Voices of Faith is jointly supported by the Fidel Goetz Foundation and Caritas Internationalis.
Two projects that highlight women in leadership roles and whose work benefits women and their communities received the ‘Women: Sowers of Development’ prize of €10,000 at the event.
A self-help group of enterprising Syrian women refugees and a Caritas Nicaragua programme empowering women to provide food for their families and become agricultural entrepreneurs, were selected as winners of the first-ever prize which is sponsored by Caritas Internationalis and Voices of Faith.
Caritas Internationalis’ policy and advocacy officer, Martina Liebsch, explained that the Caritas Nicaragua programme helps women set up vegetable gardens which allow them to feed their families and also to sell their produce to their local communities.
The other prize winner, Reem Alhaswani, is a Syrian refugee who helped create ‘Basmeh Zeitooneh’ (Smile and an Olive), an association which gives dignity and hope to hundreds of desperate Syrian and Palestinian refugee women in Lebanon.
The association’s four community centres run an embroidery programme to help women learn job skills, a school and other projects that help refugee women in Lebanon support their families.
It provides relief services and emergency items, psychological support for victims of domestic violence and organizes workshops on human rights.
Speakers at the Voices of Faith event in the Vatican included Somali refugee Suad Mohamed who spoke about her experiences living for 17 years in Kakuma refugee camp in Kenya after her family fled civil war in her own country.
She told the story of how her life changed when she was given the opportunity to study through a ground-breaking higher education programme offered by Jesuit Commons: Higher Education at the Margins.
International director of the programme, Dr Mary McFarland, explained how Jesuit Commons: HEM works with Jesuit Refugee Service and other onsite university partners to provide scalable, sustainable and transferrable higher education programmes for more than 1,400 students in camps in Kenya, Malawi, Syria, Jordan, Chad, Thailand and Afghanistan as well as students in rural Myanmar and Sri Lanka.

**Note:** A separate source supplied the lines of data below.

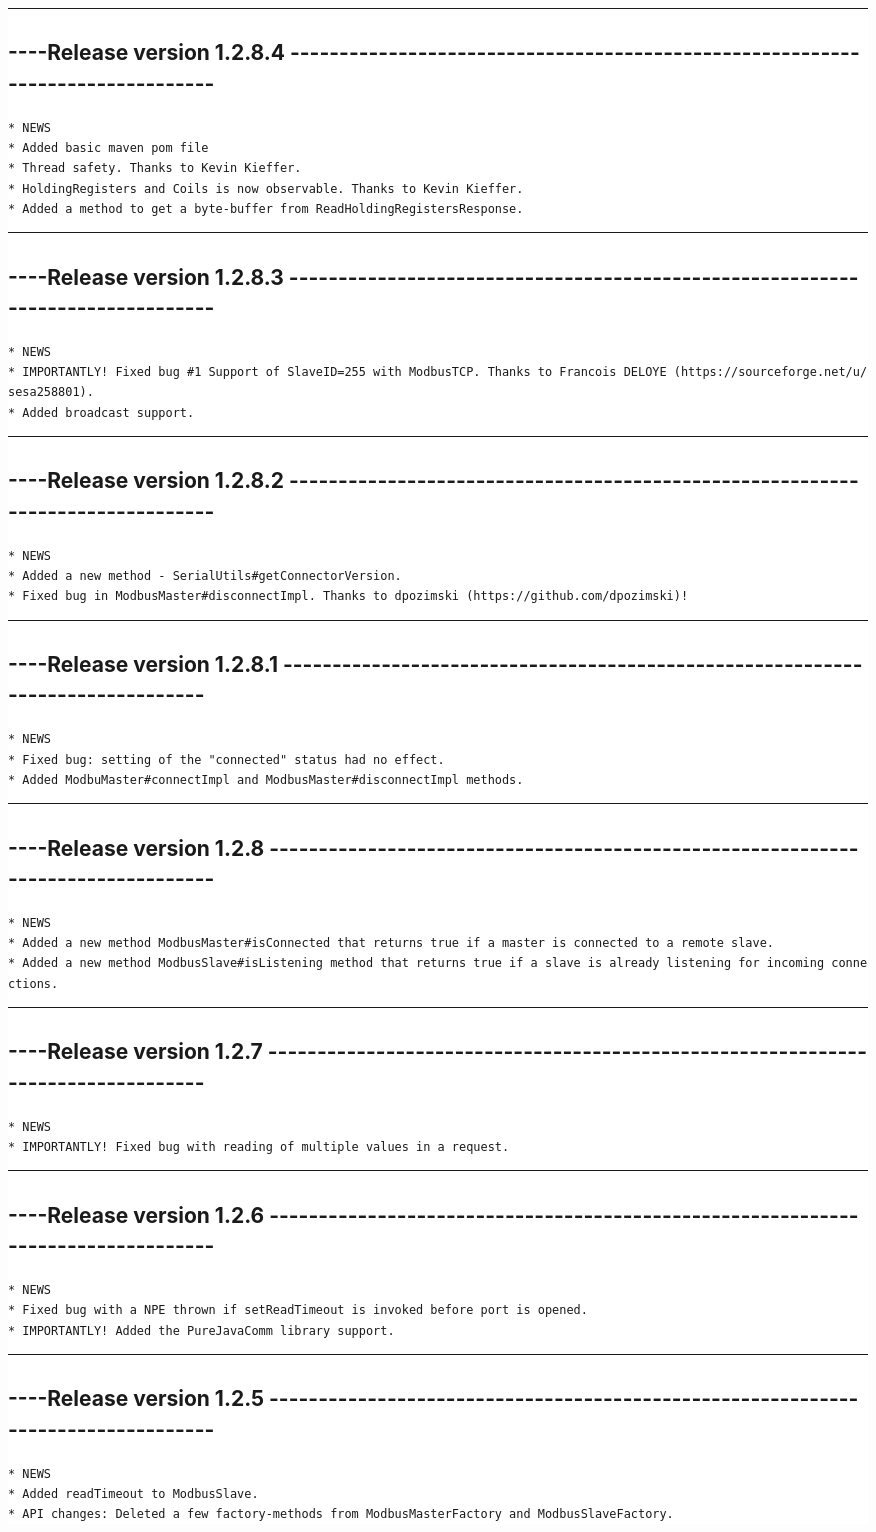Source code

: -----------------------------------------------------------------------------------------------------------
----Release version 1.2.8.4 -------------------------------------------------------------------------------
-----------------------------------------------------------------------------------------------------------
	* NEWS
	* Added basic maven pom file
	* Thread safety. Thanks to Kevin Kieffer.
	* HoldingRegisters and Coils is now observable. Thanks to Kevin Kieffer.
	* Added a method to get a byte-buffer from ReadHoldingRegistersResponse.
-----------------------------------------------------------------------------------------------------------
----Release version 1.2.8.3 -------------------------------------------------------------------------------
-----------------------------------------------------------------------------------------------------------
	* NEWS
	* IMPORTANTLY! Fixed bug #1 Support of SlaveID=255 with ModbusTCP. Thanks to Francois DELOYE (https://sourceforge.net/u/sesa258801).
	* Added broadcast support.
-----------------------------------------------------------------------------------------------------------
----Release version 1.2.8.2 -------------------------------------------------------------------------------
-----------------------------------------------------------------------------------------------------------
	* NEWS
	* Added a new method - SerialUtils#getConnectorVersion.
	* Fixed bug in ModbusMaster#disconnectImpl. Thanks to dpozimski (https://github.com/dpozimski)!
-----------------------------------------------------------------------------------------------------------
----Release version 1.2.8.1 -------------------------------------------------------------------------------
-----------------------------------------------------------------------------------------------------------
	* NEWS
	* Fixed bug: setting of the "connected" status had no effect.
	* Added ModbuMaster#connectImpl and ModbusMaster#disconnectImpl methods.
-----------------------------------------------------------------------------------------------------------
----Release version 1.2.8 ---------------------------------------------------------------------------------
-----------------------------------------------------------------------------------------------------------
	* NEWS
	* Added a new method ModbusMaster#isConnected that returns true if a master is connected to a remote slave.
	* Added a new method ModbusSlave#isListening method that returns true if a slave is already listening for incoming connections.
-----------------------------------------------------------------------------------------------------------
----Release version 1.2.7 ---------------------------------------------------------------------------------
-----------------------------------------------------------------------------------------------------------
	* NEWS
	* IMPORTANTLY! Fixed bug with reading of multiple values in a request.
-----------------------------------------------------------------------------------------------------------
----Release version 1.2.6 ---------------------------------------------------------------------------------
-----------------------------------------------------------------------------------------------------------
	* NEWS
	* Fixed bug with a NPE thrown if setReadTimeout is invoked before port is opened.
	* IMPORTANTLY! Added the PureJavaComm library support.
-----------------------------------------------------------------------------------------------------------
----Release version 1.2.5 ---------------------------------------------------------------------------------
-----------------------------------------------------------------------------------------------------------
	* NEWS
	* Added readTimeout to ModbusSlave. 
	* API changes: Deleted a few factory-methods from ModbusMasterFactory and ModbusSlaveFactory.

Other speakers on Sunday included Mukti Bosco, co-founder and secretary general of the India-based Healing Fields foundation, who shared insights into what it takes to make quality healthcare affordable and accessible to the poor and marginalized in India.
Syriac Orthodox nun Sr Hatune Dogan, Founder of Hatune Foundation International, recounted her harrowing tales of braving danger to help persecuted Christians in the Middle East.
Sr Marta Pelloni, Founder of Infacia Robada (National Stolen Childhood Network) told of her experiences fighting the trafficking of women and children in Argentina.
A priest was also among the speakers Sunday. Fr Agbonkhianmeghe E. Orobator is a Jesuit priest from Nigeria and the provincial of the East Africa Province of the Society of Jesus. He spoke about the Boko Haram kidnapping of the Nigerian girl students and the importance of educating women.